Dépité et taraudé par l’idée qu’on lui cachait quelque chose, Aston Crackett se mit à arpenter la ville à la recherche de son témoin, de l’agent du rail en retraite, ou n’importe qui pouvant lui révéler le fil élusif de cette histoire. En vain. Les jours passèrent et ses poches se vidèrent. Bientôt il dut faire face au choix de rester encore au risque de ne pouvoir acheter de billet pour Turso ou rentrer au bercail.
***
– Pour Turso ? répéta le chef de gare. Ce ne sera pas avant la semaine prochaine, j’en ai peur.
Le journaliste qui broyait du noir s’alarma. Une autre semaine à la pension aurait raison de ses économies une fois pour toutes, et il se retrouverait en ville sans le sou, remettant sa survie au bon vouloir de son éditeur.
– Mais j’ai peut-être une solution, poursuivait l’homme. Si vous n’avez pas peur de faire un peu de route, un train de nuit passe sur la ligne 7B demain.
Il produisit une carte des lignes ferroviaires de la vallée.
– Vous pourrez l’attraper ici, à la station de Burlad’s Bridge. C’est à moins d’une demi-journée de cheval d’ici. – Je ne possède pas de cheval.
Le préposé indiqua au journaliste où il pourrait trouver monture et guide pour une somme modique. Avant le milieu du jour, il laissait derrière lui Hallow Banks et ses secrets. Le loueur de chevaux le laissa à la gare de campagne déserte et repartit avec l’animal. La nuit n’allait pas tarder à tomber. Aston Crackett s’installa aussi confortablement qu’il put sur une longue caisse faisant office de banc. Il alluma lui-même la lampe qui signalerait à la locomotive qu’un passager attendait sur le quai. Il était seul. L’humidité de la nuit le saisit bientôt et il frissonna à plusieurs reprises au fil de son attente.
Minuit arriva. Un sifflement retentit. Aston avait dû s’assoupir car il sursauta en voyant le train devant lui. Le quai était désert. Les lumières tremblantes du wagon de passagers jetaient des ombres parmi les ombres. Il ramassa ses effets et grimpa à bord. La plupart des banquettes de bois étaient vides.
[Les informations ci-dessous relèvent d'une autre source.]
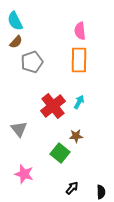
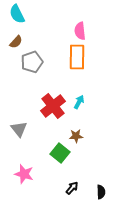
cyan semicircle: moved 2 px right, 7 px up
orange rectangle: moved 2 px left, 3 px up
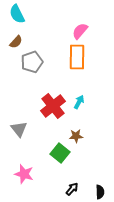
pink semicircle: rotated 48 degrees clockwise
black arrow: moved 1 px down
black semicircle: moved 1 px left
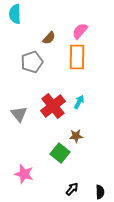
cyan semicircle: moved 2 px left; rotated 24 degrees clockwise
brown semicircle: moved 33 px right, 4 px up
gray triangle: moved 15 px up
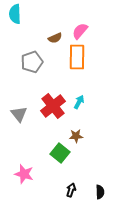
brown semicircle: moved 6 px right; rotated 24 degrees clockwise
black arrow: moved 1 px left, 1 px down; rotated 24 degrees counterclockwise
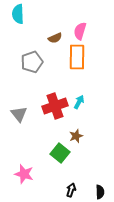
cyan semicircle: moved 3 px right
pink semicircle: rotated 24 degrees counterclockwise
red cross: moved 2 px right; rotated 20 degrees clockwise
brown star: rotated 16 degrees counterclockwise
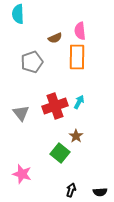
pink semicircle: rotated 24 degrees counterclockwise
gray triangle: moved 2 px right, 1 px up
brown star: rotated 16 degrees counterclockwise
pink star: moved 2 px left
black semicircle: rotated 88 degrees clockwise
Il y eut un nouveau sifflement et le véhicule se mit en marche. Aston s’assit rapidement et soupira.
Il prit le temps d’observer les autres passagers, qui semblaient assoupis ou perdus dans leurs pensées. Il y avait une vieille dame cachée sous un bonnet de dentelles. Il y avait un borgne en veste usée. Un cow-boy endormi, une lanterne éteinte posée à côté de lui. Une jeune native toussait silencieusement en se tenant la gorge. D’autres visages anonymes dans d’improbables accoutrements complétaient le tableau. Chacun avait son sac, sa malle, sa valise ou son simple baluchon. Aston Crackett sentit un filet de sueur glacée couler dans son dos. Une voix s’éleva juste derrière lui :
– Votre billet, monsieur…
La main qui tenait le poinçon était velue et griffue. Des yeux rouges accompagnaient le sourire tranchant :
– Bon voyage.
Le chef de train traversa le wagon. Ses pieds claquaient comme des sabots sur le plancher.